Member of the Ohio Senate from the 21st district
- In office 1892–1895
- Preceded by: Anthony Howells
- Succeeded by: Silas J. Williams

Personal details
- Born: October 29, 1845 Carrollton, Ohio, U.S.
- Died: January 2, 1922 (aged 76) Carrollton, Ohio, U.S.
- Party: Republican
- Spouse: Anna M. McCoy ​(m. 1879)​
- Children: 2
- Parent: Ephraim R. Eckley (father);
- Alma mater: Washington and Jefferson College (AB)
- Occupation: Politician; lawyer; judge;

= Harvey J. Eckley =

American politician and judge (1845–1922)

Harvey J. Eckley (October 29, 1845 – January 2, 1922) was an American politician and judge from Ohio.
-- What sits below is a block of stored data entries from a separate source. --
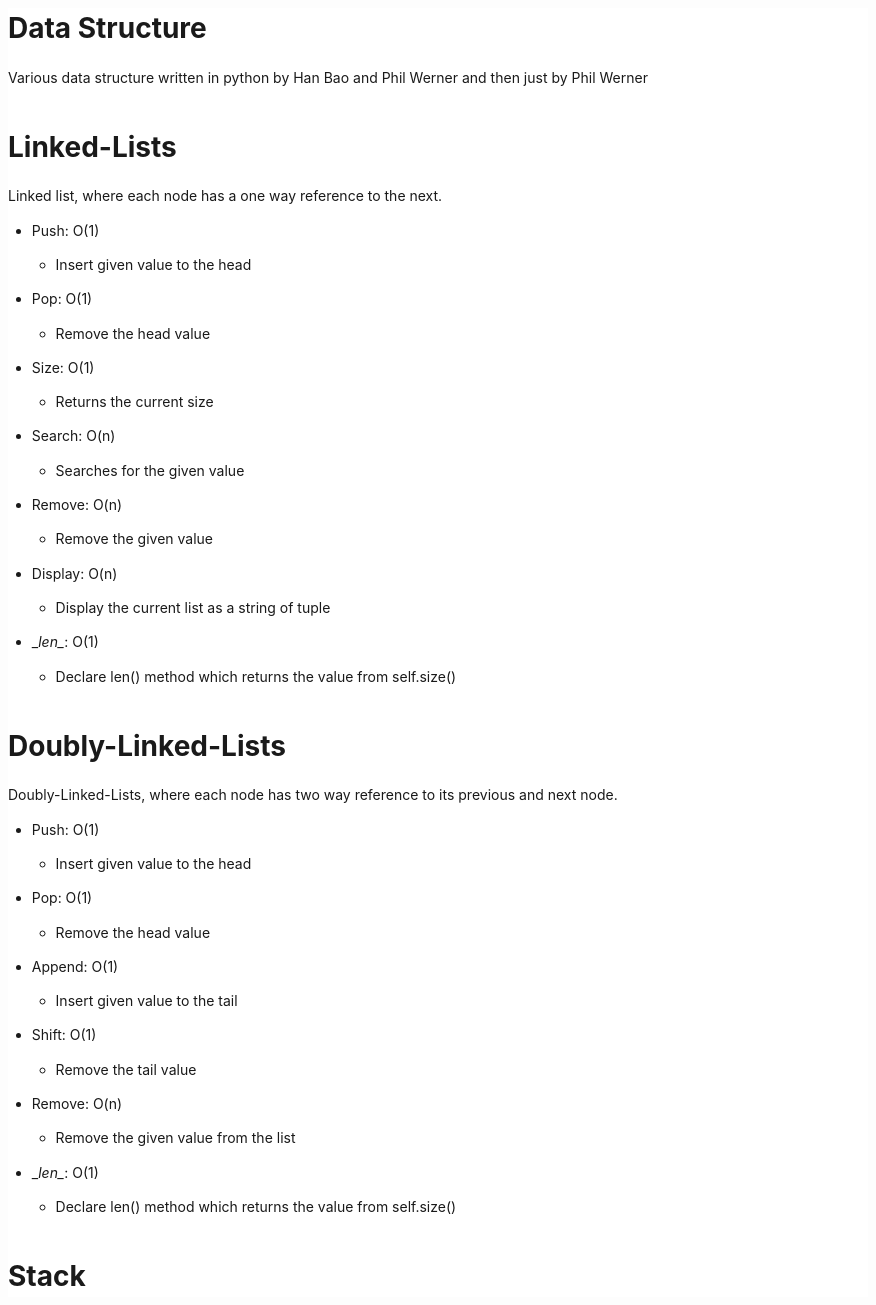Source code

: # Data Structure
Various data structure written in python by Han Bao and Phil Werner and then just by Phil Werner


# Linked-Lists

Linked list, where each node has a one way reference to the next.

- Push: O(1)
    - Insert given value to the head

- Pop: O(1)
    - Remove the head value

- Size: O(1)
    - Returns the current size

- Search: O(n)
    - Searches for the given value

- Remove: O(n)
    - Remove the given value

- Display: O(n)
    - Display the current list as a string of tuple

- \__len\__: O(1)
    - Declare len() method which returns the value from self.size()


# Doubly-Linked-Lists

Doubly-Linked-Lists, where each node has two way reference to its previous and next node.

- Push: O(1)
    - Insert given value to the head

- Pop: O(1)
    - Remove the head value

- Append: O(1)
    - Insert given value to the tail

- Shift: O(1)
    - Remove the tail value

- Remove: O(n)
    - Remove the given value from the list

- \__len\__: O(1)
    - Declare len() method which returns the value from self.size()


# Stack
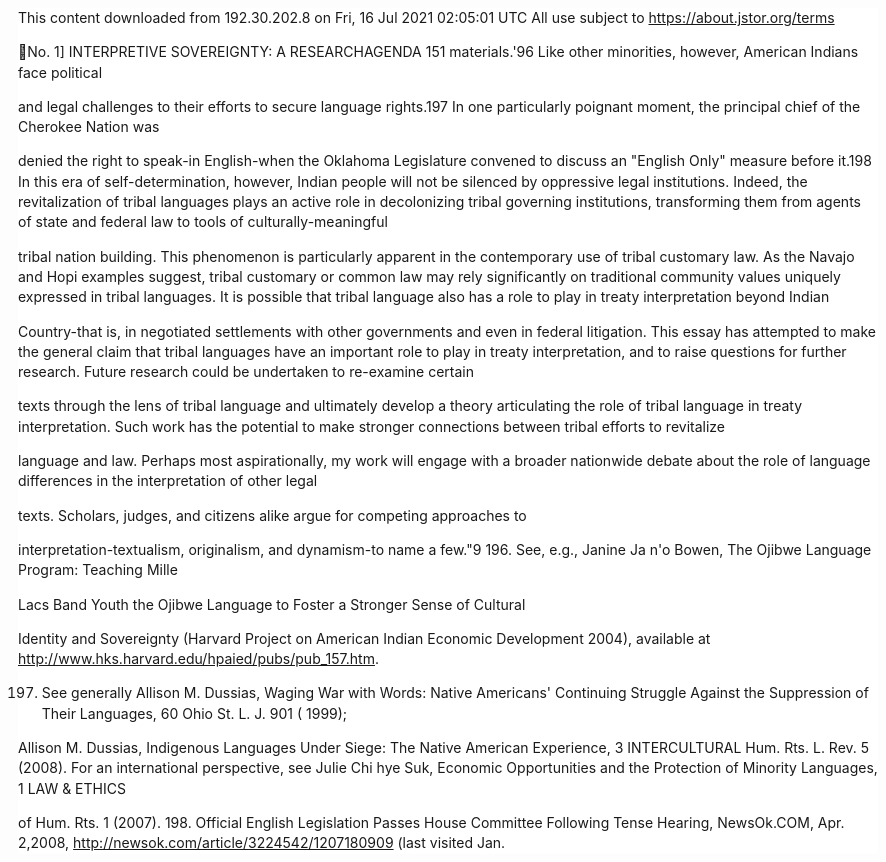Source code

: This content downloaded from
192.30.202.8 on Fri, 16 Jul 2021 02:05:01 UTC
All use subject to https://about.jstor.org/terms

No. 1] INTERPRETIVE SOVEREIGNTY: A RESEARCHAGENDA 151
materials.'96 Like other minorities, however, American Indians face political

and legal challenges to their efforts to secure language rights.197 In one
particularly poignant moment, the principal chief of the Cherokee Nation was

denied the right to speak-in English-when the Oklahoma Legislature
convened to discuss an "English Only" measure before it.198
In this era of self-determination, however, Indian people will not be silenced
by oppressive legal institutions. Indeed, the revitalization of tribal languages
plays an active role in decolonizing tribal governing institutions, transforming
them from agents of state and federal law to tools of culturally-meaningful

tribal nation building. This phenomenon is particularly apparent in the
contemporary use of tribal customary law. As the Navajo and Hopi examples
suggest, tribal customary or common law may rely significantly on traditional
community values uniquely expressed in tribal languages. It is possible that
tribal language also has a role to play in treaty interpretation beyond Indian

Country-that is, in negotiated settlements with other governments and even
in federal litigation.
This essay has attempted to make the general claim that tribal languages have
an important role to play in treaty interpretation, and to raise questions for
further research. Future research could be undertaken to re-examine certain

texts through the lens of tribal language and ultimately develop a theory
articulating the role of tribal language in treaty interpretation. Such work has
the potential to make stronger connections between tribal efforts to revitalize

language and law.
Perhaps most aspirationally, my work will engage with a broader nationwide
debate about the role of language differences in the interpretation of other legal

texts. Scholars, judges, and citizens alike argue for competing approaches to

interpretation-textualism, originalism, and dynamism-to name a few."9
196. See, e.g., Janine Ja n'o Bowen, The Ojibwe Language Program: Teaching Mille

Lacs Band Youth the Ojibwe Language to Foster a Stronger Sense of Cultural

Identity and Sovereignty (Harvard Project on American Indian Economic Development
2004), available at http://www.hks.harvard.edu/hpaied/pubs/pub_157.htm.

197. See generally Allison M. Dussias, Waging War with Words: Native Americans'
Continuing Struggle Against the Suppression of Their Languages, 60 Ohio St. L. J. 901 ( 1999);

Allison M. Dussias, Indigenous Languages Under Siege: The Native American Experience, 3
INTERCULTURAL Hum. Rts. L. Rev. 5 (2008). For an international perspective, see Julie Chi
hye Suk, Economic Opportunities and the Protection of Minority Languages, 1 LAW & ETHICS

of Hum. Rts. 1 (2007).
198. Official English Legislation Passes House Committee Following Tense Hearing,
NewsOk.COM, Apr. 2,2008, http://newsok.com/article/3224542/1207180909 (last visited Jan.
He served as a member of the Ohio Senate from 1892 to 1895.

==Early life==
Harvey J. Eckley was born on October 29, 1845, in Carrollton, Ohio, to Martha L. (née Brown) and Ephraim R. Eckley. He attended public schools in Carrollton. He graduated from Washington and Jefferson College with a Bachelor of Arts in 1868. He was a member of Beta Theta Pi. He read law in his father's office and then was admitted to the bar in 1872.

==Career==
Eckley practiced law in Carrollton. He served as prosecuting attorney of Carroll County from 1877 to 1880.

Eckley was a Republican. He served as a member of the Ohio Senate, representing the 21st district, from 1892 to 1895. He was appointed judge of the Common Pleas Court in 1915, and was elected to that role in 1916. He held the judgeship until his death and was succeeded by Fred W. McCoy.

Eckley was a member of the board of trustees of the State Hospital in Massillon. He was associate editor of the Carroll Free Press with John H. Tripp. He was director of the Cummings Trust Company.

==Personal life==
Eckley married Anna M. McCoy, daughter of Judge William McCoy of Carrollton, on July 10, 1879. They had two children, Gretchen and Frederick R. He lived in Carrollton.

Eckley died on January 2, 1922, at his home in Carrollton.